Ainda quanto ao início do serviço militar em Paraíso, conforme as atas da Câmara Municipal de 1918, destacamos as seguintes deliberações: aprovação das contas da gestão municipal; aprovação do contrato assinado com o professor Nixon para dirigir do Ginásio Paraisense, devendo esse educador se entender com o oficial do Exército para o bom funcionamento do curso de reservista. Foi ainda deliberada a solicitação do pedido da vinda de bancas examinadoras federais para os alunos do estabelecimento, bem como a concessão de uma verba para auxílio na manutenção da Linha de Tiro 502, que estava prestando relevantes serviços à cidade. Nessa mesma época, como ficou no imaginário cultural da cidade, foi constituída a Banda 502, uma corporação musical que animava diferentes eventos sociais da cidade. A princípio, estava formada com membros da Linha de Tira, com a participação de outros músicos paraisenses, entre os quais o lendário maestro Chico Penha (Francisco Gil Penha), que, nos anos seguintes, deixaria seu nome na história da música instrumental brasileira. 
Logo em seguida, houve outra deliberação importante da câmara municipal, que foi a aprovação para a construção do primeiro prédio do Ginásio Paraisense (parte térrea). Quando o prédio foi inaugurado, duas salas foram cedidas para o funcionamento mais adequado da Linha de Tiro 502. Foi quando, em 3 de dezembro de 1919, o 2º sargento Antônio de Oliveira, foi nomeado e assumiu o cargo de instrutor do curso de reservista militar do Ginásio Paraisense, sendo sua nomeação assinada pelo general comandante da 4ª Região Militar de Juiz de Fora, conforme noticiou o jornal “O Pharol”, da referida cidade mineira, em edição do dia 7 de dezembro de 1919. Três anos após, e, 1922, o advogado José de Souza Soares publicou seu livro intitulado “Notícia histórica de São Sebastião do Paraíso”, no qual está reproduzida uma fotografia das salas em que funcionava o curso de reservista do histórico curso ginasial da cidade. 

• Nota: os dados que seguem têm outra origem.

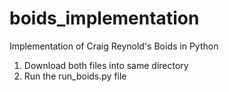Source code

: # boids_implementation
Implementation of Craig Reynold's Boids in Python
1. Download both files into same directory
2. Run the run_boids.py file
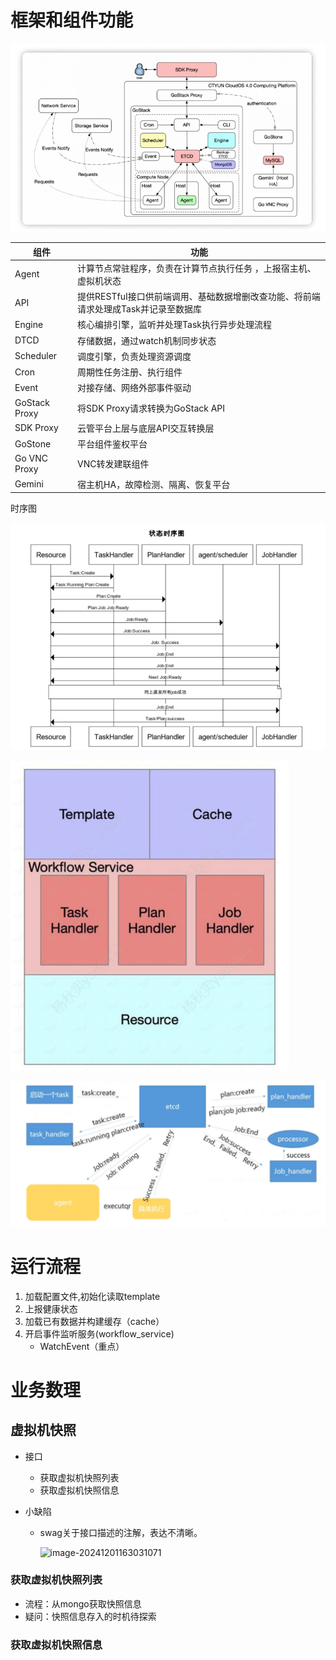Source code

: # 框架和组件功能

![AgAAMBUoAXPt5c7EdR5OK5Tvg9nbQxeO](assets/AgAAMBUoAXPt5c7EdR5OK5Tvg9nbQxeO.png)

| 组件          | 功能                                                         |
| ------------- | ------------------------------------------------------------ |
| Agent         | 计算节点常驻程序，负责在计算节点执行任务 ，上报宿主机、虚拟机状态 |
| API           | 提供RESTfuI接口供前端调用、基础数据增删改查功能、将前端请求处理成Task并记录至数据库 |
| Engine        | 核心编排引擎，监听并处理Task执行异步处理流程                 |
| DTCD          | 存储数据，通过watch机制同步状态                              |
| Scheduler     | 调度引擎，负责处理资源调度                                   |
| Cron          | 周期性任务注册、执行组件                                     |
| Event         | 对接存储、网络外部事件驱动                                   |
| GoStack Proxy | 将SDK Proxy请求转换为GoStack API                             |
| SDK Proxy     | 云管平台上层与底层API交互转换层                              |
| GoStone       | 平台组件鉴权平台                                             |
| Go VNC Proxy  | VNC转发建联组件                                              |
| Gemini        | 宿主机HA，故障检测、隔离、恢复平台                           |

时序图

![AgAAMBUoAXOF5m3zyM1JRZCrIzeNylj8](assets/AgAAMBUoAXOF5m3zyM1JRZCrIzeNylj8.png)

<img src="assets/AgAAMBUoAXMbRp-uue9Kw6MixBrhyUCW.png" alt="AgAAMBUoAXMbRp-uue9Kw6MixBrhyUCW" style="zoom:67%;" />

![image-20241120174806266](assets/image-20241120174806266.png)

# 运行流程

1. 加载配置文件,初始化读取template
2. 上报健康状态
3. 加载已有数据并构建缓存（cache）
4. 开启事件监听服务(workflow_service)
   - WatchEvent（重点）

# 业务数理

## 虚拟机快照

- 接口
  - 获取虚拟机快照列表
  - 获取虚拟机快照信息

- 小缺陷

  - swag关于接口描述的注解，表达不清晰。

    ![image-20241201163031071](/home/janus/.config/Typora/typora-user-images/image-20241201163031071.png)

### 获取虚拟机快照列表

- 流程：从mongo获取快照信息
- 疑问：快照信息存入的时机待探索

### 获取虚拟机快照信息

No relatório assinado pelo ministro Calógeras, apresentado ao governo de Epitácio Pessoa, em 1921, consta a relação das 659 Sociedades de Tiro de Guerra, existentes no Brasil. Em Juiz de Fora, funcionava a Linha de Tiro 17, assim como em Lavras, Caxambu, Sete Lagoas, Barbacena, Alfenas, entre outras cidades. Nesse mesmo documento, consta o funcionamento a Linha de Tiro 502, de São Sebastião do Paraíso, quando as instruções já estavam sendo ministradas nas dependências do novo prédio do Ginásio Paraisense.
Em 4 de novembro de 1926, foi publicado no jornal A Noite, do Rio de Janeiro, que os reservistas do Ginásio Paraisense, sob a direção do professor Tabajara Pedroso, haviam prestado o juramento à bandeira, em solenidade presidida por Otávio Peres, agente executivo, contando com a presença do vereador João Vilela de Figueiredo e do pároco Monsenhor José Felipe da Silveira, que discursou para exaltar as perspectivas de vida dos jovens cidadãos, que, além de estar recebendo formação humanística, tinham condições de aprender as primeiras lições militares. Em nome dos estudantes concluintes do curso, discursou o jovem Lauriston Pereira Lima.
Na mesma solenidade foram anunciados os agradecimentos das autoridades locais à Banca Examinadora, nomeada pelo governo para aplicar os exames prestados pelos reservistas, a qual era constituída pelos oficiais do Exército: Walter de Souza Delmon, Eurico Barbosa e Rosalvo Guimarães, todos com a patente de tenente. Nos anos seguintes, outro ilustre oficial que visitou São Sebastião do Paraíso, compondo bancas examinadoras do Tiro de Guerra, foi Arthur da Costa e Silva, que na década de 1960, ocuparia a presidência da República, no contexto dos Governo Militar. A todos os protagonistas mencionados nesta crônica, nossas reverências históricas, em nome da saudosa terra natal de hoje e de todos os tempos!